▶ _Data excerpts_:
----

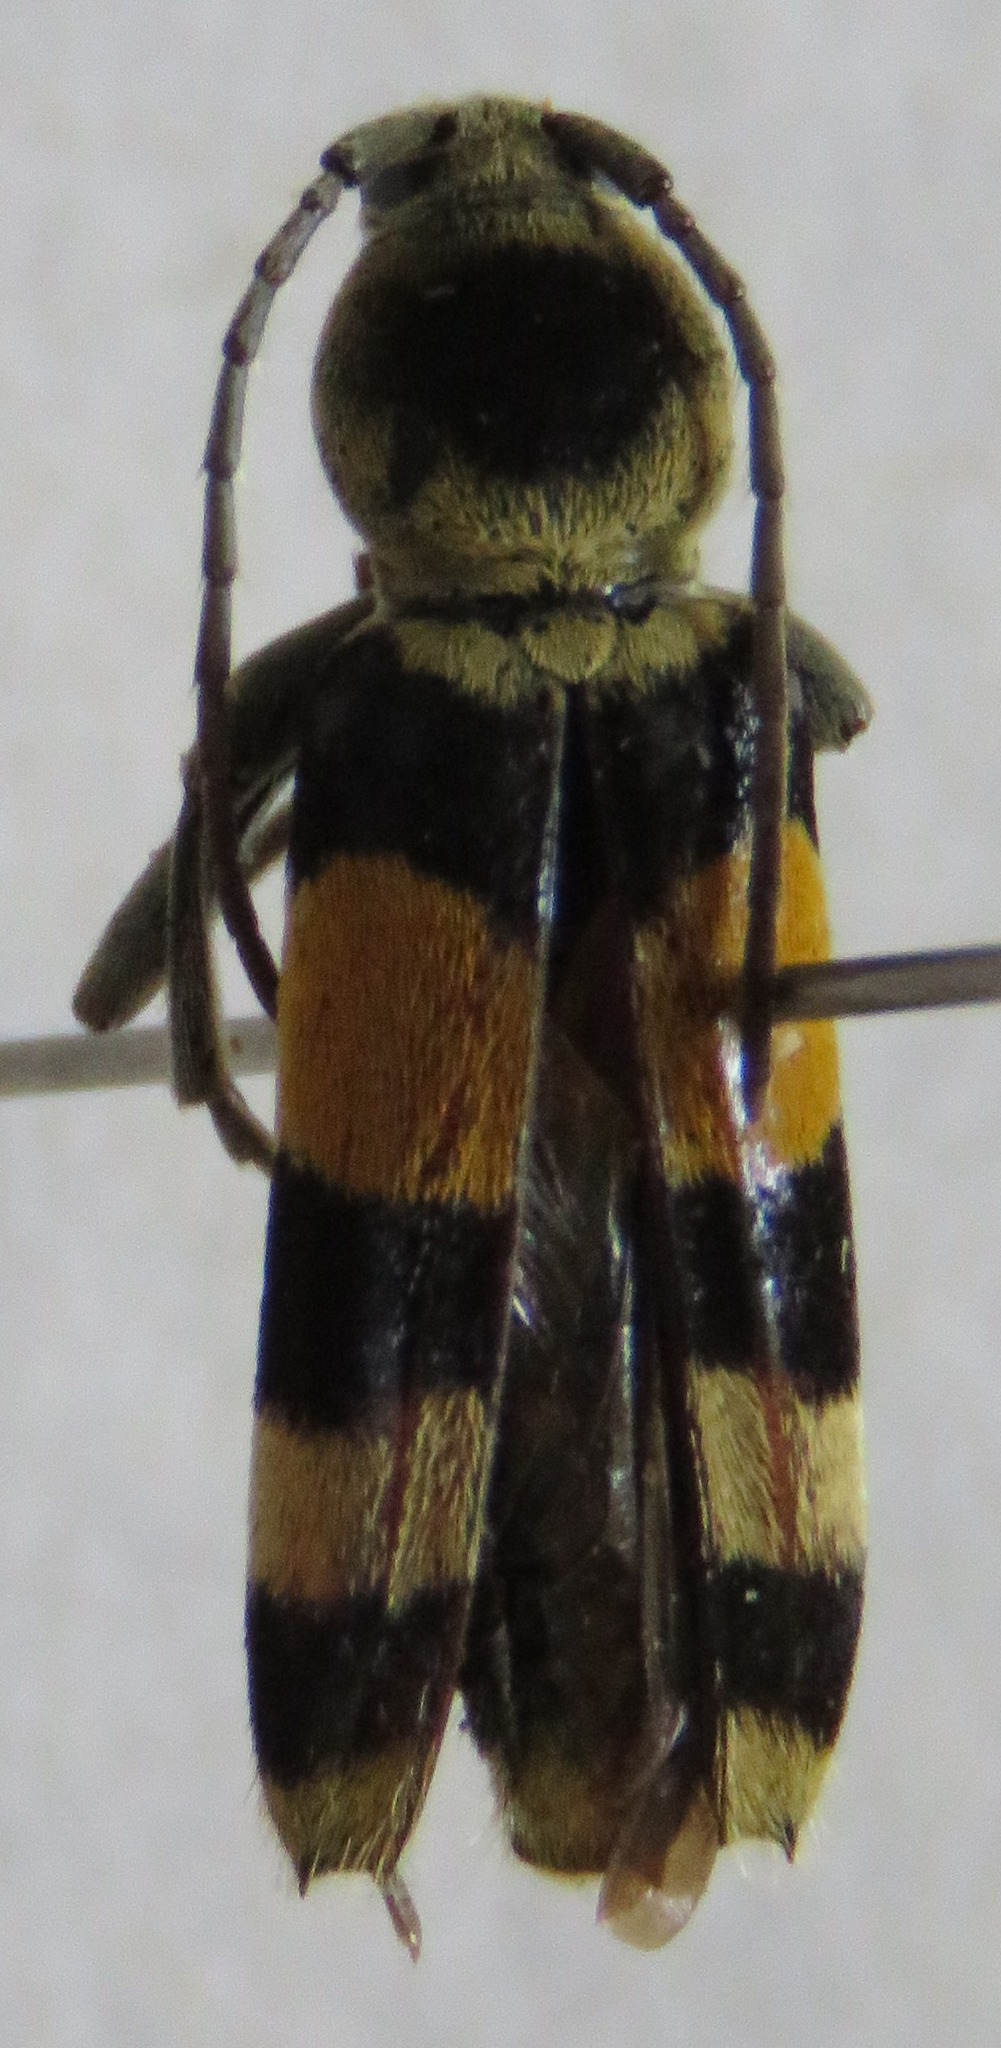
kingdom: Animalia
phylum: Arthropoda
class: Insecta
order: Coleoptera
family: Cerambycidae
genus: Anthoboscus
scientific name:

----

▶ _What you need to do_:
Rewrite all of these lines, replacing "scientific name" with "binomial name" and changing nothing else. Leave out the pictures.

▶ _Solution to this exercise_:
kingdom: Animalia
phylum: Arthropoda
class: Insecta
order: Coleoptera
family: Cerambycidae
genus: Anthoboscus
binomial name:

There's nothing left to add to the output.